Postdoctoral Appointee - Large Scale Data Management and Storage for HPC/AI
Job posting number: #7083994
Posted: August 26, 2021
Application Deadline: Open Until Filled
Job DescriptionThe Exascale Computing Project (ECP) is working closely with large scale scientific applications that are increasingly being driven by scalable deep learning (e.g., CANDLE – Cancer Deep Learning Environment) running on the largest supercomputers in the world. In this context, we develop efficient techniques to capture, manipulate and persist large amounts of data in a consistent and resilient fashion (some of which are illustrated by the VELOC project, a low overhead checkpointing system). Currently, we are exploring a new data model centered around the notion of data states, which are intermediate representations of datasets automatically recorded into a lineage when tagged by applications with hints, constraints and persistency semantics. Such an approach enables the applications to focus on the meaning and properties of their data rather than how to access it, effectively reducing complexity while unlocking high performance and scalability for many use cases: finding and reusing previous intermediate results to explore alternatives, inspecting the evolution of datasets, verifying correctness, etc. This is especially important in the context of deep learning, where there is an acute need for advanced tools that explore many alternative DNN models and/or ensembles to improve accuracy, training speed and ability to generalize/explain a problem.
In addition to addressing such transformative challenges that arise at the intersection of HPC, big data analytics and machine learning, you will have the opportunity to work closely with many domain experts to identify the requirements and bottlenecks of real-life scientific applications that address the needs of our society over the next decades. In general, you will be part of a vibrant and diverse research community from more than 100 countries. Our lab hosts Aurora, one of the first Exascale supercomputers in the world, which you will have an opportunity to use for your experiments. In addition, you will have access to a large array of leading-edge experimental testbeds through the Joint Laboratory for System Evaluation (JLSE), which feature the latest technologies from top vendors like Intel, NVIDIA, AMD, etc.

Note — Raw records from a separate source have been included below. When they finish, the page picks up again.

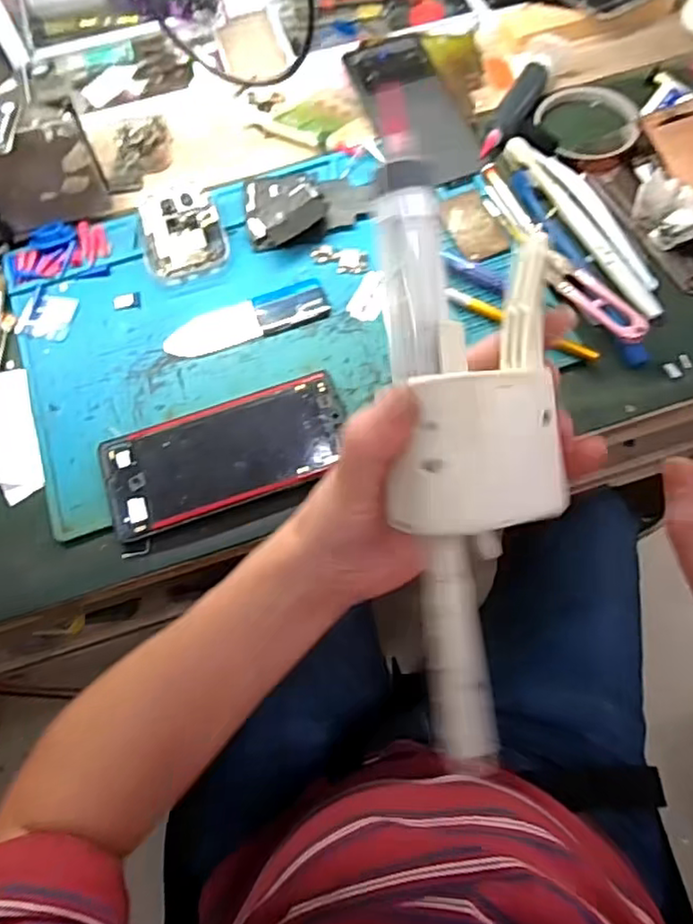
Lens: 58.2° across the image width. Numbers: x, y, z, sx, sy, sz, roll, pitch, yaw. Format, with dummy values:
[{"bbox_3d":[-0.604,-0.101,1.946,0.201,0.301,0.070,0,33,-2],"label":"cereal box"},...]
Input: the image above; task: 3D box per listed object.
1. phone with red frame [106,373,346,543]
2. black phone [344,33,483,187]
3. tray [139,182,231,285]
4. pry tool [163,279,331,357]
[{"bbox_3d":[-0.079,-0.007,0.416,0.160,0.014,0.073,-20,69,-6],"label":"phone with red frame"},{"bbox_3d":[0.059,-0.297,0.520,0.072,0.009,0.167,-19,69,-5],"label":"black phone"},{"bbox_3d":[-0.127,-0.180,0.476,0.062,0.024,0.074,-18,69,-5],"label":"tray"},{"bbox_3d":[-0.073,-0.105,0.460,0.121,0.004,0.034,-20,69,-6],"label":"pry tool"}]

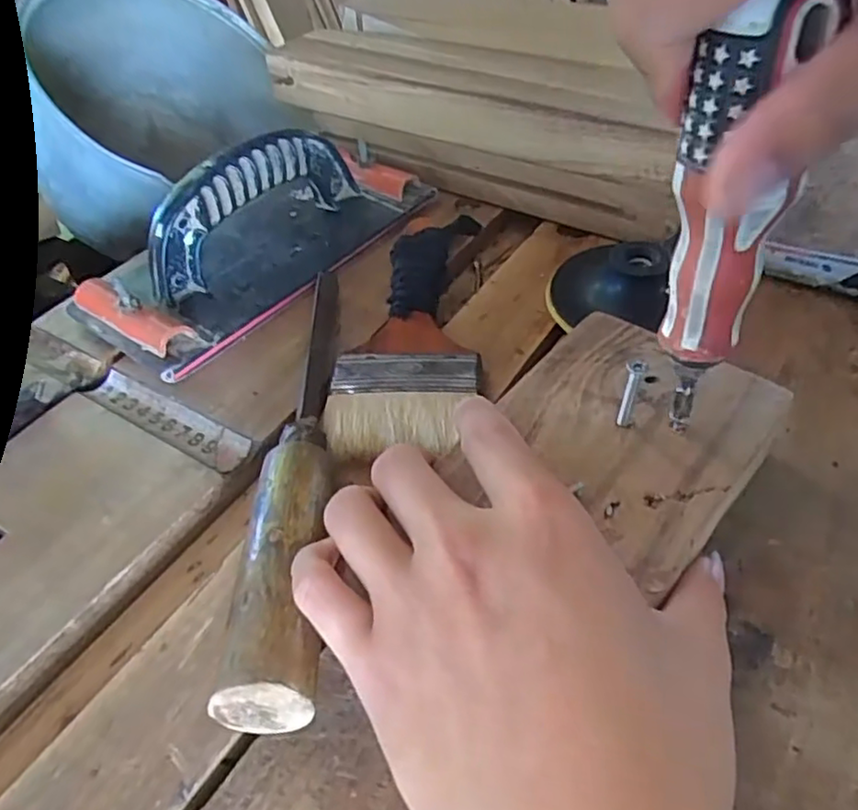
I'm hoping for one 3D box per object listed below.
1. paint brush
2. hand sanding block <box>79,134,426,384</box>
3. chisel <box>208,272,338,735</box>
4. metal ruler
[{"bbox_3d":[-0.006,-0.047,0.349,0.067,0.015,0.192,2,47,7],"label":"paint brush"},{"bbox_3d":[-0.102,-0.115,0.385,0.099,0.067,0.217,32,57,30],"label":"hand sanding block"},{"bbox_3d":[-0.055,0.015,0.276,0.028,0.042,0.238,-6,47,0],"label":"chisel"},{"bbox_3d":[-0.136,0.007,0.331,0.108,0.007,0.020,23,64,25],"label":"metal ruler"}]

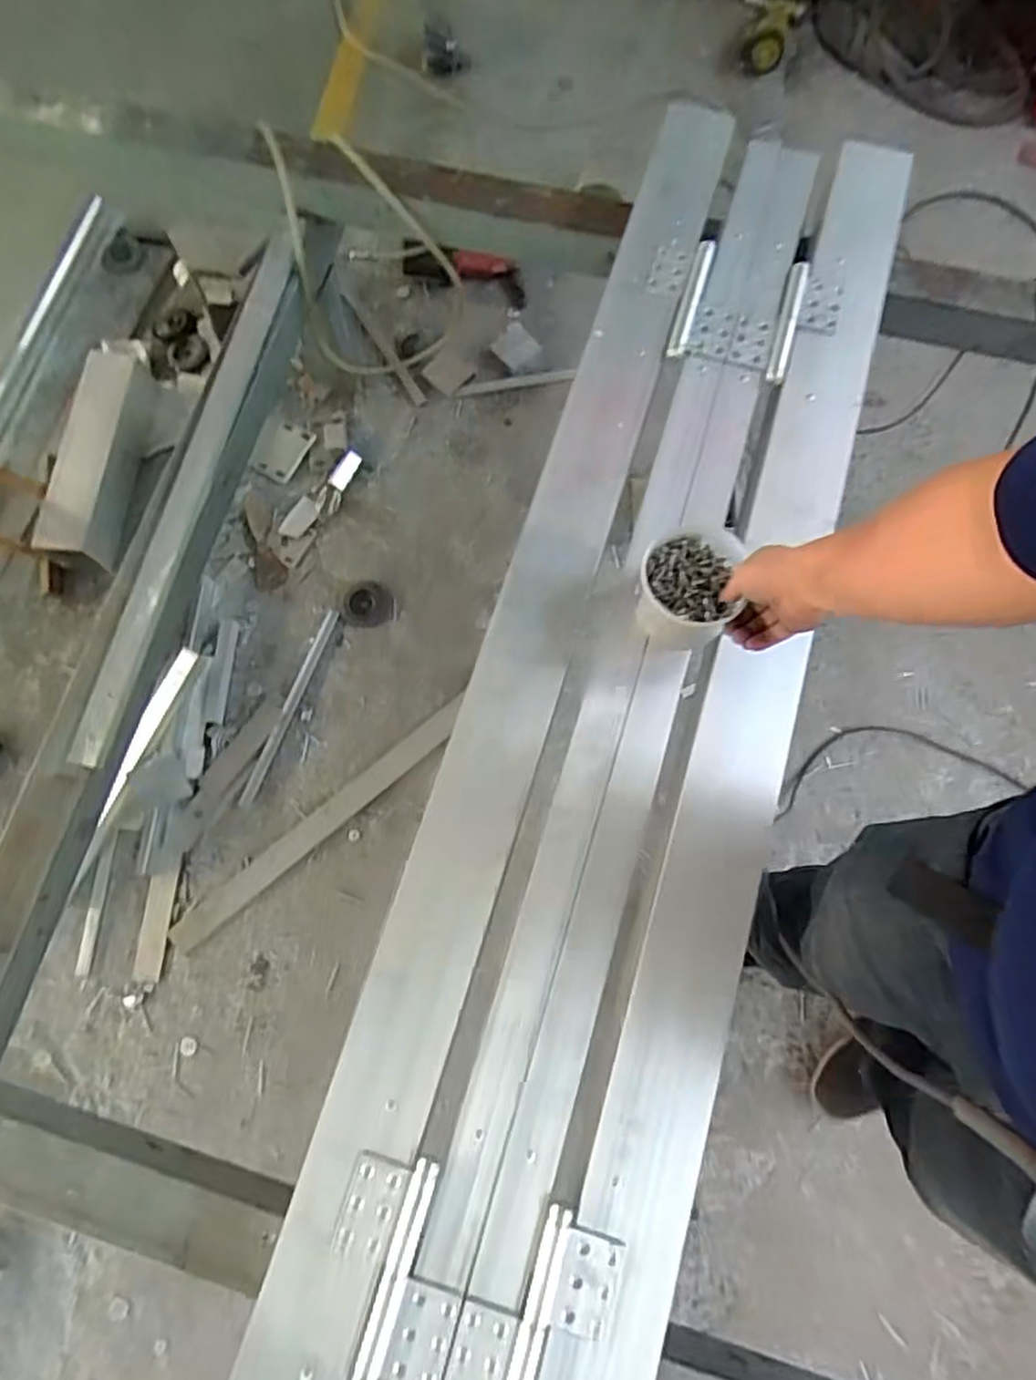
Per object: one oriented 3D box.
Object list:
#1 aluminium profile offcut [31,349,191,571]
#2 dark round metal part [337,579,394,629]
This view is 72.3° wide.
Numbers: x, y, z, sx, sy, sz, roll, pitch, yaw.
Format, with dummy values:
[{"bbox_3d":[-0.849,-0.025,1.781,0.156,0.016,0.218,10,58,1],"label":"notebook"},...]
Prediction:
[{"bbox_3d":[-0.853,-0.472,1.462,0.199,0.125,0.452,16,82,9],"label":"aluminium profile offcut"},{"bbox_3d":[-0.305,-0.175,1.428,0.104,0.025,0.109,0,73,1],"label":"dark round metal part"}]

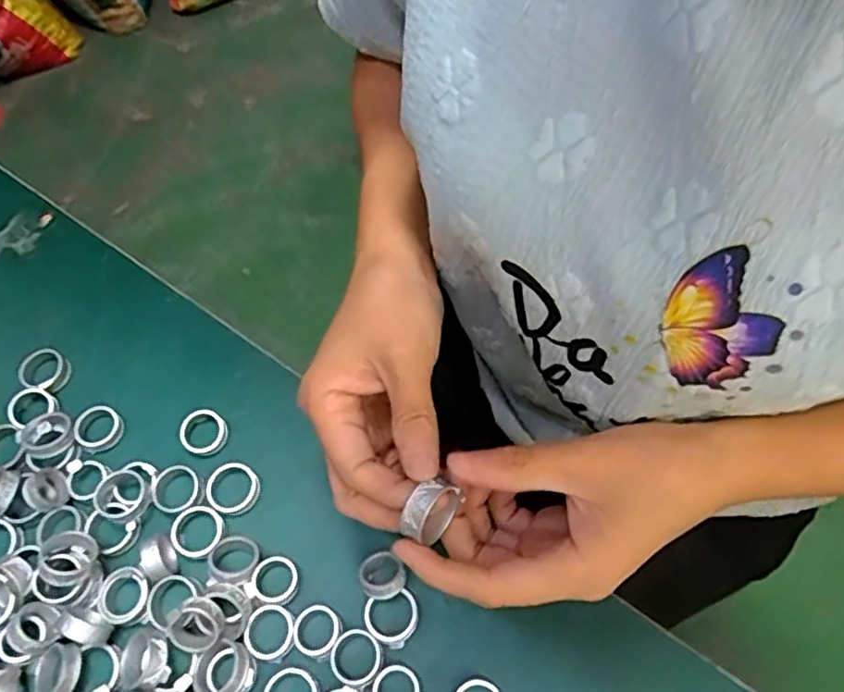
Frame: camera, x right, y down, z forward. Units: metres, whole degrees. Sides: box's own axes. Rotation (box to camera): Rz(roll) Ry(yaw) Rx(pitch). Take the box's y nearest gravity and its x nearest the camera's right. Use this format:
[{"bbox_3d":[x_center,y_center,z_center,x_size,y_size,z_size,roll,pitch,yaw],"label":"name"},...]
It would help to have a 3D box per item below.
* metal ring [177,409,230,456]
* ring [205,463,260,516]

Education and Experience Requirements
A recent or soon-to-be completed PhD degree
Familiarity with large scale deep learning techniques: data, model and pipeline parallelism. Ability to conduct interdisciplinary research at the intersection of HPC and deep learning and participate in teamwork and broad collaborative efforts involving other laboratories and universities, supercomputer centers and industry.
Scientific background in distributed computing and HPC in particular:
Strong code development skills with C/C++ and Python
Familiarity with modern data management and I/O best practices
Familiarity with machine/deep learning
Argonne is an equal opportunity employer, and we value diversity in our workforce. As an equal employment opportunity and affirmative action employer, Argonne National Laboratory is committed to a diverse and inclusive workplace that fosters collaborative scientific discovery and innovation. In support of this commitment, Argonne prohibits discrimination or harassment based on an individual's age, ancestry, citizenship status, color, disability, gender, gender identity, genetic information, marital status, national origin, pregnancy, race, religion, sexual orientation, veteran status or any other characteristic protected by law.